Our study has a number of strengths. First, it makes use of the most recent data from the GBD study, which guarantees that the results represent the most recent epidemiological environment and take advantage of the GBD’s consistent data processing and estimation techniques. Second, this research includes future projections, which can help policymakers anticipate future healthcare needs and assess the possible effects of current intervention strategies, in contrast to many earlier studies that only concentrate on historical trends. A more nuanced understanding of the variations in AF/AFL burden is also made possible by the wide geographical scope and the thorough breakdown by age, sex, and region.

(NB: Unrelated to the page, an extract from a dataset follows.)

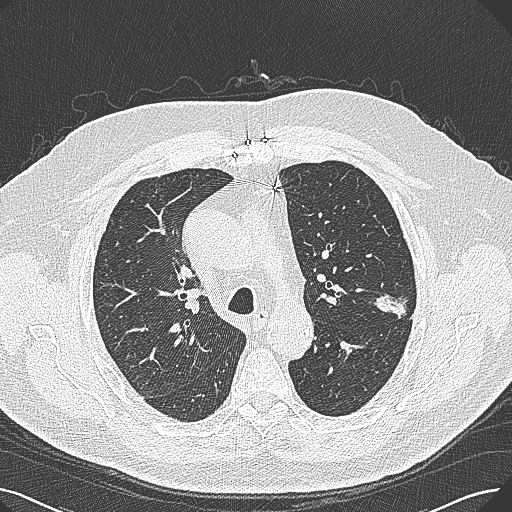
Low-dose screening chest CT, axial slice; first (baseline) screen; lung window (W 1500 / L -600 HU). Male, age 74 years at enrolment. Former smoker at enrolment.
Expert-annotated lung lesion, bounding box (x1, y1, x2, y2) in pixels: (367, 273, 427, 324). Reader record for this screening exam (exam-level; its link to the box is not recorded): non-calcified nodule or mass ≥4 mm, left upper lobe, 15 × 10 mm, poorly defined margins, soft tissue attenuation. Lung cancer was diagnosed 124 days after this screen: adenocarcinoma, NOS, left upper lobe, well differentiated (G1), stage IA (AJCC 6th edition), 26 mm at pathology.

There are a number of limitations to this study. First, there may be uncertainty and regional heterogeneity due to regional variations in the quality and completeness of the GBD source data, especially in low and middle SDI areas. Second, bias may result from long-term changes in coding practices, modeling assumptions, and data gaps that affect trend estimates derived from models like the EAPC. Third, the results should be interpreted cautiously because the correlation analyses only show statistical associations rather than causal relationships. Fourth, even after controlling for age and sex, residual confounding from things like food, exercise, and alcohol consumption might still exist. Fifth, the potential for systematic bias brought on by temporal shifts in diagnostic techniques, reporting systems, and coverage is only partially mitigated by coding mapping, automatic speech recognition, and year-based adjustments. Sixth, as previously mentioned, this analysis did not account for exposure to secondhand smoke. Secondhand smoke was excluded due to data constraints, which could have led to residual confounding and understated the complete tobacco-related health effects. Given that it is a known risk factor for respiratory and cardiovascular conditions as well as a number of cancers, our results probably provide a conservative estimate of the overall tobacco-attributable burden, possibly underestimating the health effects on vulnerable groups and non-smokers. Furthermore, the estimates for 2045 are based on past patterns and do not take into consideration upcoming policy modifications, advancements in medicine, or unanticipated worldwide health emergencies. Due to multiple comparisons, a high number of statistical tests raises the possibility of type I errors. The analysis may understate the effects of e-cigarettes and heated tobacco products because it concentrates on conventional tobacco. Lastly, the observed associations may not apply at the individual level and should not be interpreted as direct causal effects because this is an ecological, population-level study.

CONCLUSIONS

Over the past thirty years, the incidence and mortality rates of tobacco-related have atrial fibrillation and atrial flutter shown an overall declining trend. It is necessary to develop more targeted strategies while continuing universal tobacco control efforts.